## TASK
Copy out exactly the lines below that run from the one holding "- T5 vertebra: bounding" to the one holding "- T6 vertebra: <241,277,276,336>", keeping both of those lines and no others.

[Collected data entries]
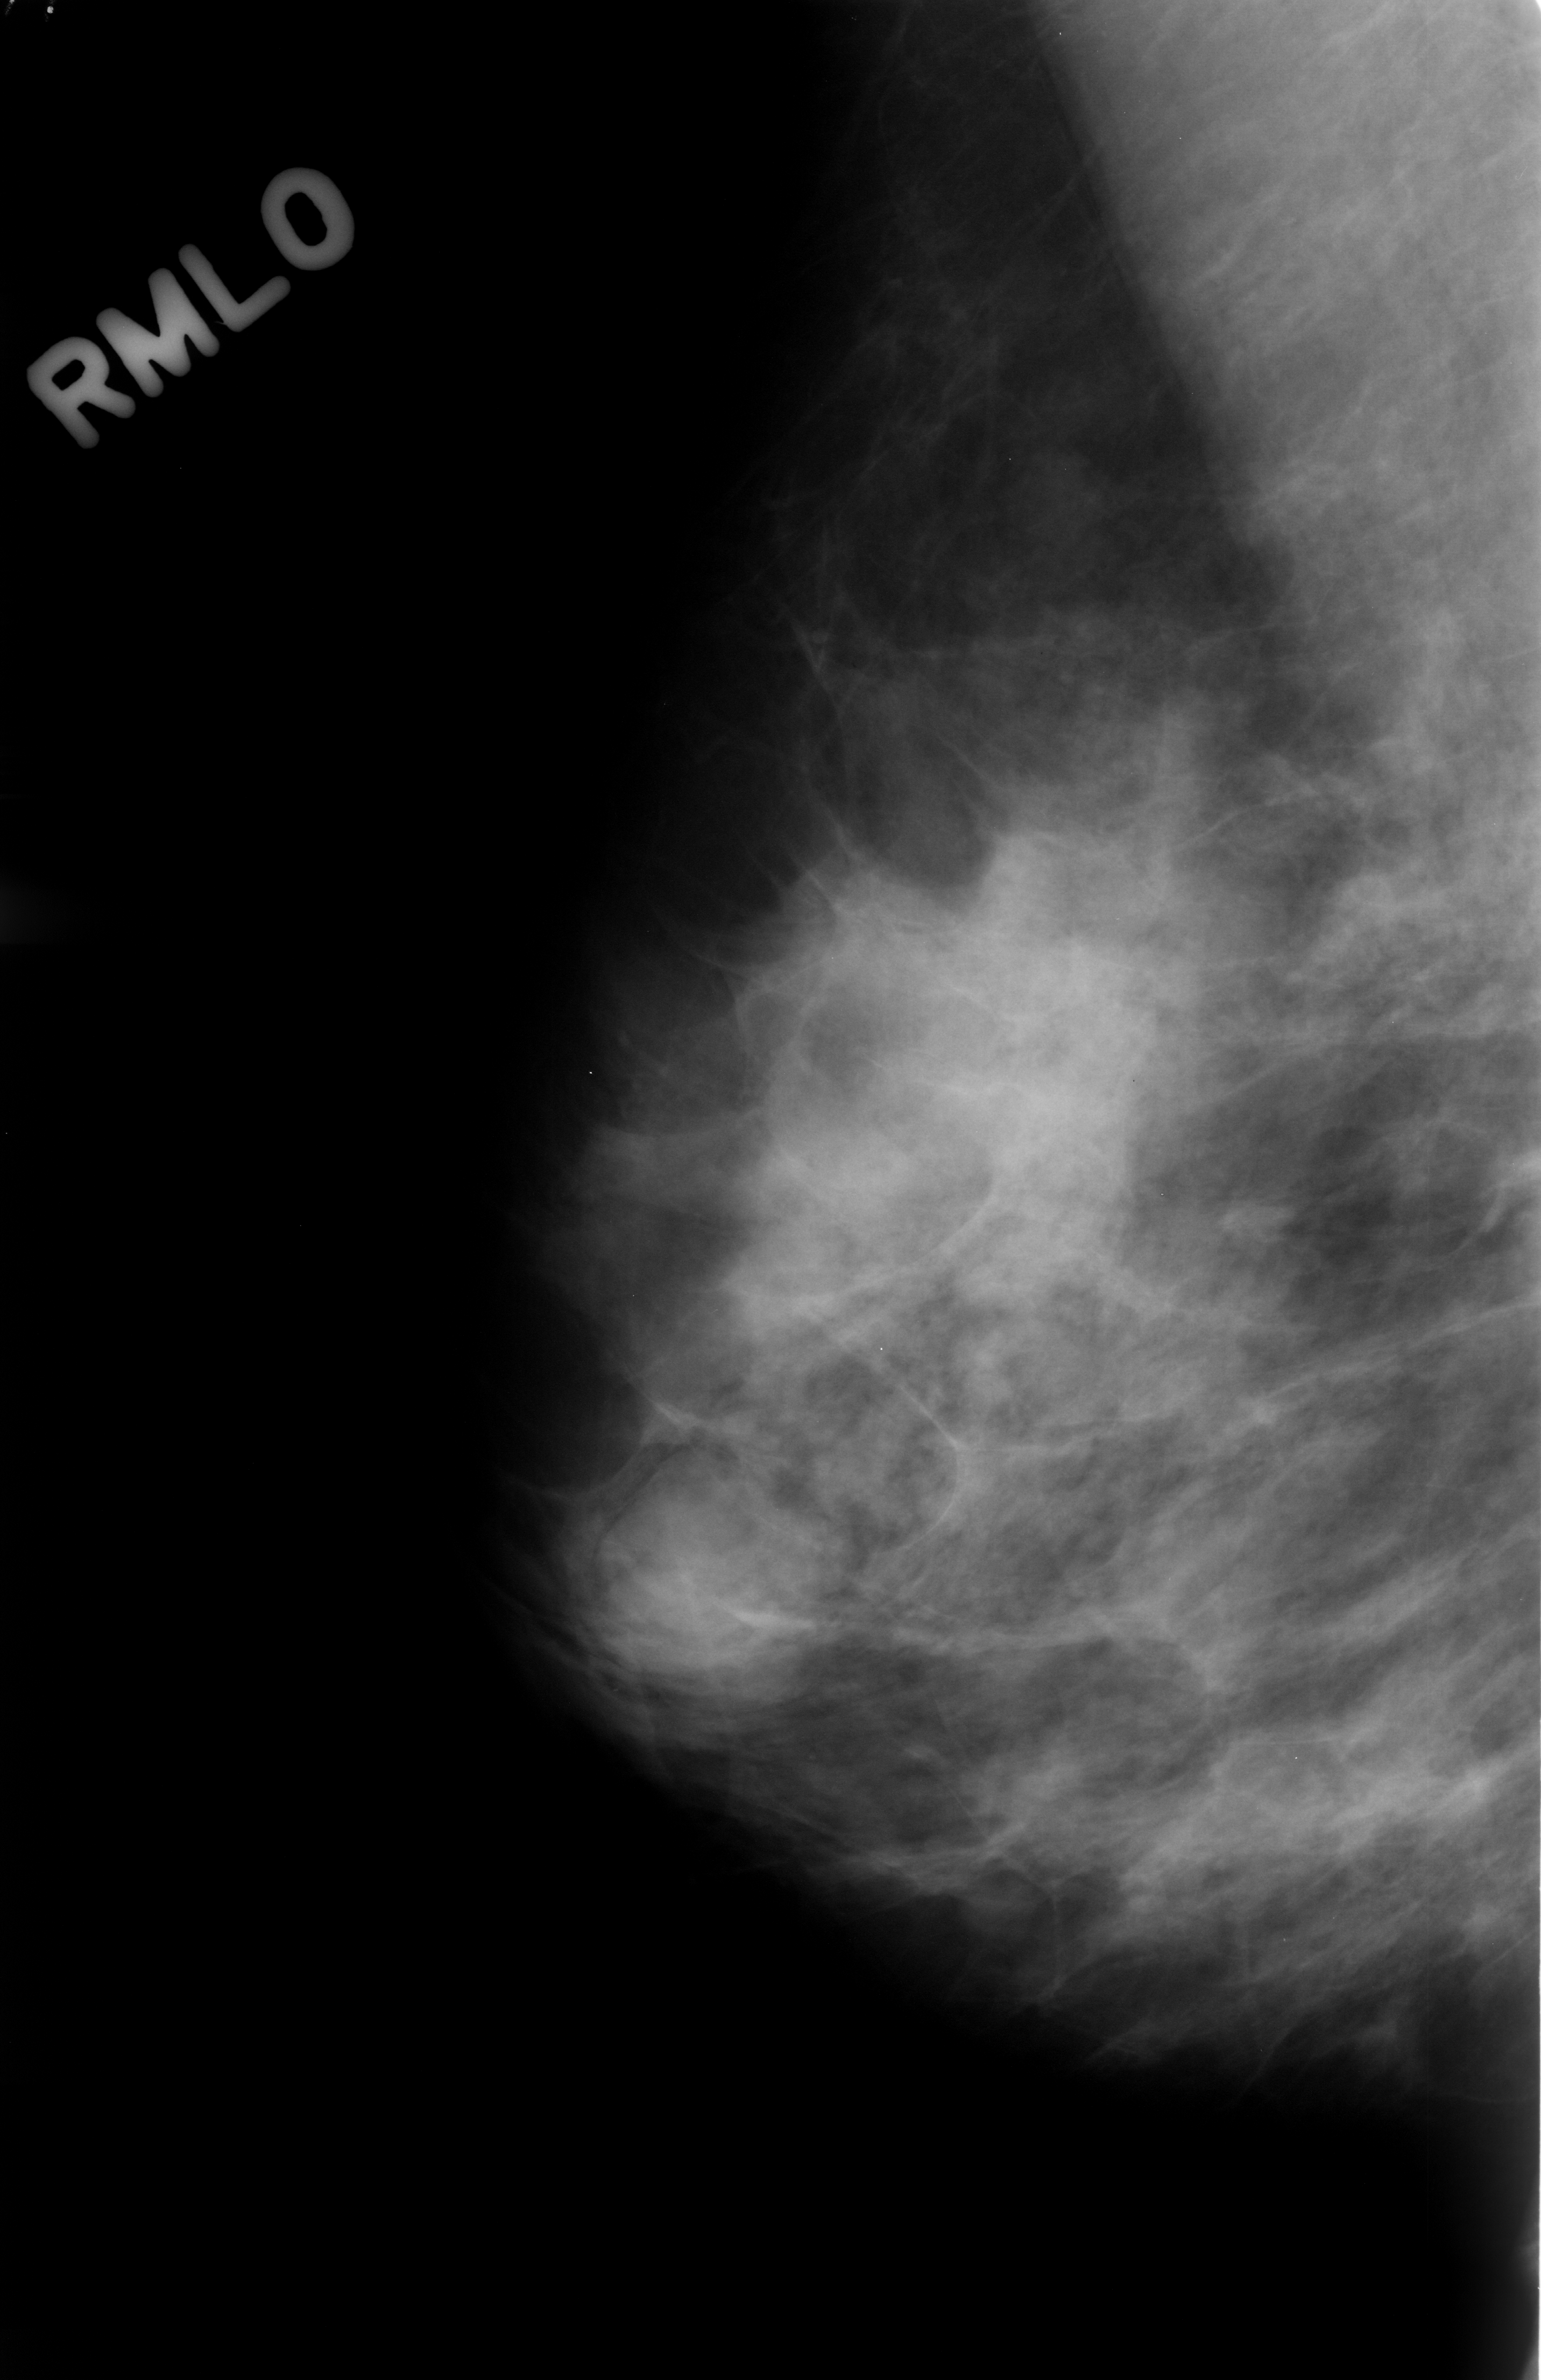
Scanned film-screen mammogram; right breast; mediolateral oblique (MLO) view; BI-RADS breast density category 2 (scale 1–4); 1541 × 2380 image matrix.
Expert-marked regions of interest on this film, with their recorded descriptors:
- mass, shape lobulated, margins circumscribed; BI-RADS assessment category 4; subtlety rating 4 on a 1 (subtle) to 5 (obvious) scale; pathology (as recorded): benign: bounding box (x1, y1, x2, y2) in pixels: (593, 1465, 818, 1696)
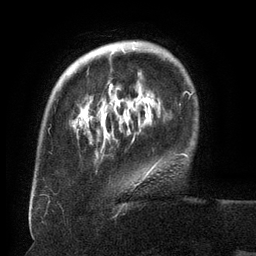
Breast MRI (dynamic contrast-enhanced), one axial slice; position 31 of 134 along the scan axis; cropped to one breast; dynamic contrast-enhanced series, time point 2 of 6 at this slice position (early post-contrast); 3 T; TE 2.6 ms, TR 5.5 ms; 1.2 mm slice thickness; 256 × 256 image matrix, field of view 180 × 180 mm. Female patient.
Structures marked on this image (semi-automatically segmented with operator editing):
- enhancing-tissue mask used for the functional tumour volume (all voxels passing the contrast-enhancement thresholds inside the analysis volume; usually the tumour): bounding box [x1, y1, x2, y2] px = [82, 42, 159, 179]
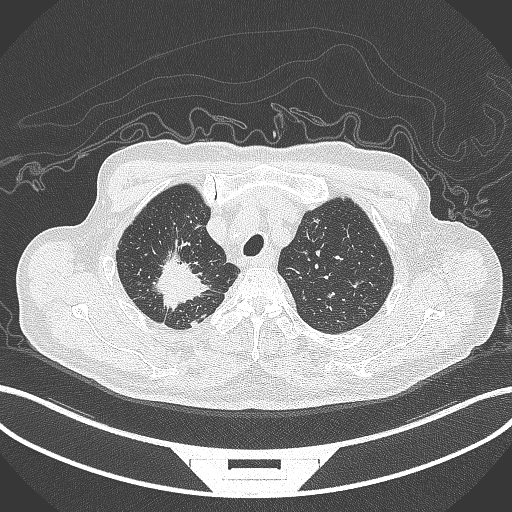
Chest CT, one axial slice. Slice 321 of 407 in the series (ordered by position). Reconstruction kernel B70f. Lung window (W 1500 / L -600 HU). 512 × 512 image matrix, field of view 400 × 400 mm. Patient: male, 69 years. From the clinical record (not read from this slice): clinical TNM (as recorded): T1c N1 M1.
Structures marked on this image (rectangle marked by the reading radiologist):
- lung tumour (recorded histology: adenocarcinoma): bounding box <148,242,219,314> (left, top, right, bottom; pixels)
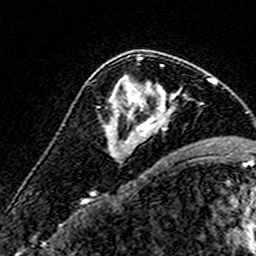
Breast MRI (dynamic contrast-enhanced), one axial slice. Slice 94 of 160 in the series (ordered by position). Cropped to one breast. Dynamic contrast-enhanced series, time point 2 of 7 at this slice position (early post-contrast). 3 T. TE 4.6 ms, TR 7.4 ms. 1 mm slice thickness. 256 × 256 image matrix, field of view 140 × 140 mm. Female patient.
Outlined on this slice (semi-automatically segmented with operator editing):
- enhancing-tissue mask used for the functional tumour volume (all voxels passing the contrast-enhancement thresholds inside the analysis volume; usually the tumour): bounding box [x1, y1, x2, y2] px = [109, 57, 176, 143]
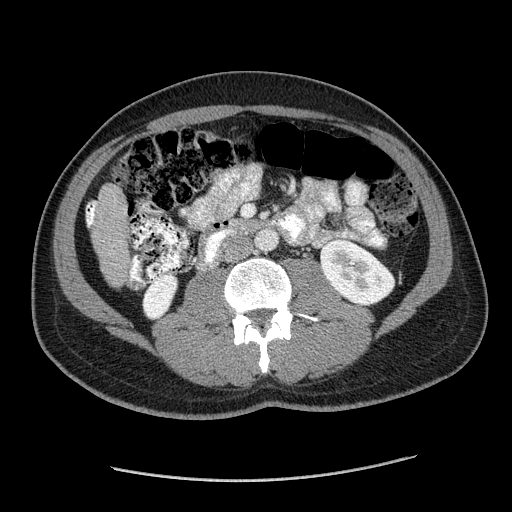
Contrast-enhanced abdominal CT (liver protocol), one axial slice; position 35 of 182 along the scan axis; reconstruction kernel STANDARD; 120 kVp; soft-tissue window (W 400 / L 40 HU); 2.5 mm slice thickness; 512 × 512 image matrix, field of view 400 × 400 mm. Case-level facts recorded for this patient, not image findings: diagnosis: hepatocellular carcinoma (patient treated with transarterial chemoembolisation; whether this scan precedes or follows treatment is not stated here); TNM stage (as recorded): Stage-I; Child-Pugh class: A; tumour differentiation: well differentiated; tumour nodularity: uninodular.
Structures marked on this image (semi-automatically segmented with operator editing):
- liver parenchyma outside the tumour (the mass and vessels are separate outlines, so this box may not span the whole liver): bounding box (x1, y1, x2, y2) in pixels: (86, 183, 130, 286)
- portal vein: (87, 203, 95, 226)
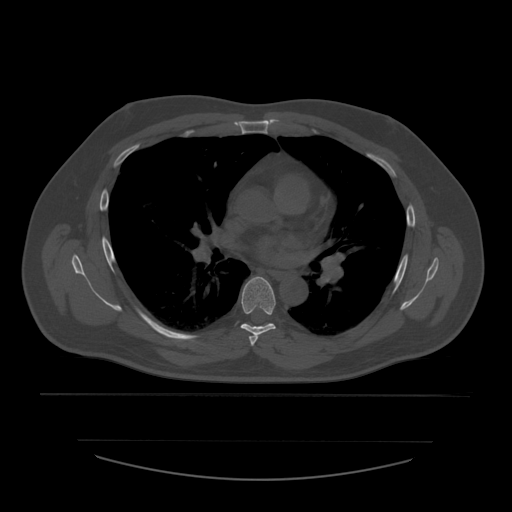
CT including the spine, one axial slice; slice 378 of 532 in the series (ordered by position); reconstruction kernel STANDARD; 120 kVp; bone window (W 1800 / L 400 HU); 1.25 mm slice thickness; 512 × 512 image matrix, field of view 441 × 441 mm. Patient age 44 years. Case-level facts recorded for this patient, not image findings: primary cancer: soft tissue sarcoma.
Structures marked on this image (semi-automatic segmentation, software-assisted and operator-edited):
- T5 vertebra: bounding box <249,335,259,346> (left, top, right, bottom; pixels)
- T6 vertebra: <241,277,276,336>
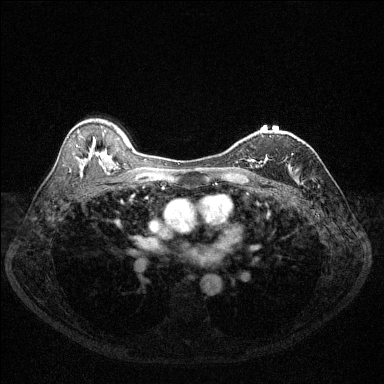
Breast MRI (dynamic contrast-enhanced), one axial slice. Slice 84 of 144 in the series (ordered by position). Dynamic contrast-enhanced series, time point 2 of 6 at this slice position (early post-contrast). 1.5 T. TE 1.7 ms, TR 4.6 ms. 384 × 384 image matrix, field of view 320 × 320 mm. Female patient.
Structures marked on this image (semi-automatic segmentation, software-assisted and operator-edited):
- enhancing-tissue mask used for the functional tumour volume (all voxels passing the contrast-enhancement thresholds inside the analysis volume; usually the tumour): bounding box (x1, y1, x2, y2) in pixels: (250, 136, 293, 164)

## RESULT OF THE EXERCISE
- T5 vertebra: bounding box <249,335,259,346> (left, top, right, bottom; pixels)
- T6 vertebra: <241,277,276,336>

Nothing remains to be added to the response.